Part 2: The effect of Roundup on song characteristics
To determine how adult Roundup exposure affects components of male calling song, we field-caught G. pennsylvanicus and V. micado adult males, recorded them, sprayed them with either Roundup or water, then recorded them again. Adult crickets were captured from sites in central Ohio that were, to the best of our information, not recently treated with herbicides. It is not possible to test for trace amounts of glyphosate byproducts in the environment, so we could not eliminate the possibility that unauthorized spraying or carry-over from other spray sites occurred. However, the presence of live vegetation on cricket collection sites suggests that manufacturer-recommended doses of glyphosate-based herbicides had not been applied this season. Each collection site contained both species of cricket. For 24–48 hours after capture, adult crickets were housed in group boxes by species with ad libitum water and food (alfalfa pellets, dried oatmeal and dried dog food) at 25–27°C in a lab room with natural light. This allowed crickets to feed, rehydrate and acclimate to the lab before recording. On day 1 of the experiment, male crickets were housed individually in 1 L plastic tubs with leaves for shelter and ad libitum water and alfalfa pellets. On day 2, each cricket was recorded for 4 hours between 12-5pm. Each recording took place in a (interior dimensions: 16 x 18 x 20 cm) Styrofoam box containing a button microphone connected to an iPod Touch. Up to eight crickets could be recorded simultaneously. After recording, each cricket was returned to its home container. At 8 am on day 3, the leaf shelters in each home container were sprayed with 3.5 mL of either de-ionized water or 1.5% Roundup Pro Max. On day 4 between 12-5pm, each cricket was recorded for 4 hours.

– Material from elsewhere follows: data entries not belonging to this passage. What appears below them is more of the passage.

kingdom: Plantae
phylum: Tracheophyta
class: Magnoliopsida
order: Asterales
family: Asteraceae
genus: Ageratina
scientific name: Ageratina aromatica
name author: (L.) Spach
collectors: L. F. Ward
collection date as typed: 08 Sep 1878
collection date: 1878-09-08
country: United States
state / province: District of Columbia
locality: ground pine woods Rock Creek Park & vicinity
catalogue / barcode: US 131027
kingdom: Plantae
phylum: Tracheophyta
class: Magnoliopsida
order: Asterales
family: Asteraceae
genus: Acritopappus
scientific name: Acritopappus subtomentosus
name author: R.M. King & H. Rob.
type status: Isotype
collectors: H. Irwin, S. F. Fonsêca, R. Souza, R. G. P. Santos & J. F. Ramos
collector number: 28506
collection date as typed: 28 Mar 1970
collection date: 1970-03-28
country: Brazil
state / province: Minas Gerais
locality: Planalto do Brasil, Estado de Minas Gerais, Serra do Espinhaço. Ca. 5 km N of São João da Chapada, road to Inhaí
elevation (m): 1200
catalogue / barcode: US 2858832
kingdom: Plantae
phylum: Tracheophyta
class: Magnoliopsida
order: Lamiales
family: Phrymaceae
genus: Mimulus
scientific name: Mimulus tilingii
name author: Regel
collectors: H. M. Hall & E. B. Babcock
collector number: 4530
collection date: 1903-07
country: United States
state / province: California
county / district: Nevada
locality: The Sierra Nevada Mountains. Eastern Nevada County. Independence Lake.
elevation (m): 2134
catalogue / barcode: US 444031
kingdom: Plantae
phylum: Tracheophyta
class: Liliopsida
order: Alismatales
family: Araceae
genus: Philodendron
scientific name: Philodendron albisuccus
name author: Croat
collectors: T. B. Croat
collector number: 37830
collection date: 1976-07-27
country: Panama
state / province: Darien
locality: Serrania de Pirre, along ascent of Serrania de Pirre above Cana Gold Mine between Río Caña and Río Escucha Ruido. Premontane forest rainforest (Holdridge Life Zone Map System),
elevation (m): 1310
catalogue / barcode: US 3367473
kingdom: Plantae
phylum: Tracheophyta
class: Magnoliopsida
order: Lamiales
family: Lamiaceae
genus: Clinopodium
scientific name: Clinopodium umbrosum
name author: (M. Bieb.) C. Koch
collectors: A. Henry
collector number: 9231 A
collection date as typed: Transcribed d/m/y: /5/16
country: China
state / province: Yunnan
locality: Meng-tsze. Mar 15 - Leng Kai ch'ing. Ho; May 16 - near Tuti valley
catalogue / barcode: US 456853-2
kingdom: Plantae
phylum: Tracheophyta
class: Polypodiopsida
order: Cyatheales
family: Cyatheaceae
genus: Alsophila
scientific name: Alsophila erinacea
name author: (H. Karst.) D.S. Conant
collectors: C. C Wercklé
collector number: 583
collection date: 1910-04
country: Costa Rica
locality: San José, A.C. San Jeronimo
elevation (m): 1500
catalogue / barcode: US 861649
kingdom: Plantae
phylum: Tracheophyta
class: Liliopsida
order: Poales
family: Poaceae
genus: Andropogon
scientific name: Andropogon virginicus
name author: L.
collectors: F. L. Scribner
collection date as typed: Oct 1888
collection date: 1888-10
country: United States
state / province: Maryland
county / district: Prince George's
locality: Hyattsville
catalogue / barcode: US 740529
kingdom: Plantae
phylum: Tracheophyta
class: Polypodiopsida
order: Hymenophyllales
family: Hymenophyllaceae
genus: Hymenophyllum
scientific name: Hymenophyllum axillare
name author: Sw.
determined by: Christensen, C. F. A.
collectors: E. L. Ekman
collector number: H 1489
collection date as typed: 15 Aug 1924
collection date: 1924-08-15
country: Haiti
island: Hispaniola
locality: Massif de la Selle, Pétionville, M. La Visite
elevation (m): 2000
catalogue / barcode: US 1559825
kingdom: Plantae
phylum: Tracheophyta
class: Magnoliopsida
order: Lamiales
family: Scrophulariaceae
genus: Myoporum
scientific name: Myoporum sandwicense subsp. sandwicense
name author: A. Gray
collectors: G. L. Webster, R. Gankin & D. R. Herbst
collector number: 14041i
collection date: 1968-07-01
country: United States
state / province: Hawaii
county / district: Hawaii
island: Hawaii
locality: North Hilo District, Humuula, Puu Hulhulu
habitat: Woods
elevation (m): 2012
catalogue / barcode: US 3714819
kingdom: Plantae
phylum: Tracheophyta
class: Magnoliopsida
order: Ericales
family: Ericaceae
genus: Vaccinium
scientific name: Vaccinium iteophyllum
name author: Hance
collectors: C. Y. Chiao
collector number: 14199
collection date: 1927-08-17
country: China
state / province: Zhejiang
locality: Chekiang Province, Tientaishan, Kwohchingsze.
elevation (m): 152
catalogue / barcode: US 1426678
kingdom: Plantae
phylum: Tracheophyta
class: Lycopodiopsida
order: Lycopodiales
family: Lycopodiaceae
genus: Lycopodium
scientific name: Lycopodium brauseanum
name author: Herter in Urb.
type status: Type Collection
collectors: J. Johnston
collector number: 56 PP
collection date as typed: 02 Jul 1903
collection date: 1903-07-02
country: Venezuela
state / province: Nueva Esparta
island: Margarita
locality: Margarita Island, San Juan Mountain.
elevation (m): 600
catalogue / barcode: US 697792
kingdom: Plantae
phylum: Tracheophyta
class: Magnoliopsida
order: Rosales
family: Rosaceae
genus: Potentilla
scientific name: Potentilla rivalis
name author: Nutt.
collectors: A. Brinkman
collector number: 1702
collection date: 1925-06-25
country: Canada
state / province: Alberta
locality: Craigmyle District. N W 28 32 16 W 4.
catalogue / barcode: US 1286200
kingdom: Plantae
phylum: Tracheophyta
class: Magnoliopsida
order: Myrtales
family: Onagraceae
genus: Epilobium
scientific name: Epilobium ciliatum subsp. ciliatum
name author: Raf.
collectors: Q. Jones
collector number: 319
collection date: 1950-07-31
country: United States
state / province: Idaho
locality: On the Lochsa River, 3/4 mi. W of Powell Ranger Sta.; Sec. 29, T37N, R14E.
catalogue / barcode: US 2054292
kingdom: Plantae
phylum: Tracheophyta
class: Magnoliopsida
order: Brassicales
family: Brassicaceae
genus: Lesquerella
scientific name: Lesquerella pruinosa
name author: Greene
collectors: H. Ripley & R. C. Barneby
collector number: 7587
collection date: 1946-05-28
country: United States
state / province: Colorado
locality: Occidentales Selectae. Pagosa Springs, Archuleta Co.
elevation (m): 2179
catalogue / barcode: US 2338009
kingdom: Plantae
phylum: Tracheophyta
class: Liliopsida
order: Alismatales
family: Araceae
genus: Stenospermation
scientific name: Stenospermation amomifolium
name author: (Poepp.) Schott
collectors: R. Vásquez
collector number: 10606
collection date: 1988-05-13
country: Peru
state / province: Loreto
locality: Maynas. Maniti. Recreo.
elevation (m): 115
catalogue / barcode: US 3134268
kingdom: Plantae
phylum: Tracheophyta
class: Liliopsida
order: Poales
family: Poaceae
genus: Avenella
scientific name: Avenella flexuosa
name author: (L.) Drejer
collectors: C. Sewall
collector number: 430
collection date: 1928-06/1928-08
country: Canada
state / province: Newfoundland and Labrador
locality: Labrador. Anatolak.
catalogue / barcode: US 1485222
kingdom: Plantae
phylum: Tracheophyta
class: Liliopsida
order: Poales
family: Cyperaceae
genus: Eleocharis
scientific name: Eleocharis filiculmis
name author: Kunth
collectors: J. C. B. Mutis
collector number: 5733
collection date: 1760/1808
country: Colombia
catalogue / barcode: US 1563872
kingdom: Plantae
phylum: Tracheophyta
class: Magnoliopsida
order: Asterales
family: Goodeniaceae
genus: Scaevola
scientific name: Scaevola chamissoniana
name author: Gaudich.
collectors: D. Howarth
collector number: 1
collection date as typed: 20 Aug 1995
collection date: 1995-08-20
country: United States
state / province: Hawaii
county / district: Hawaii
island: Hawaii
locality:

Cricket calling song is composed of pulses of sound (Fig. 2). G. pennsylvanicus chirps are comprised of four pulses. V. micado chirps are comprised of 6–8 pulses. For each 4-hour recording of cricket song, we used Audacity software (www.audacityteam.org) file labels to identify and mark the start and end of end of each chirp. For each species, we calculated the number of chirps per four-hour recording, average chirp duration (the time from the beginning of a chirp’s first pulse to the end of its last pulse), the number of trains (bouts of chirps), the average duration of trains (length of time spent in bouts of chirps), and total duration of song (total length of time spent chirping). To calculate average dominant frequency of chirps we used Audacity to select 10 consecutive chirps from each cricket song, then used the dfreq function of Seewave (https://rug.mnhn.fr/seewave/). The parameters for the dfreq function included a threshold percentage of 10, as well as a 3-6kHz bandpass filter to eliminate background noise. Researchers analyzing song characteristics did not know the spray treatment (water or Roundup) of the crickets that they analyzed. The final sample size for each treatment was 5–12 males (see S2 for details about sample sizes). To account for individual variation in call characteristics, we calculated the residual of the regression of the second (post-treatment) recording on the first (pre-treatment) recording for each cricket, by species. We used ANOVAs to determine the effect of spray treatment, species, and the interaction between treatment and species on the residuals of each song characteristic.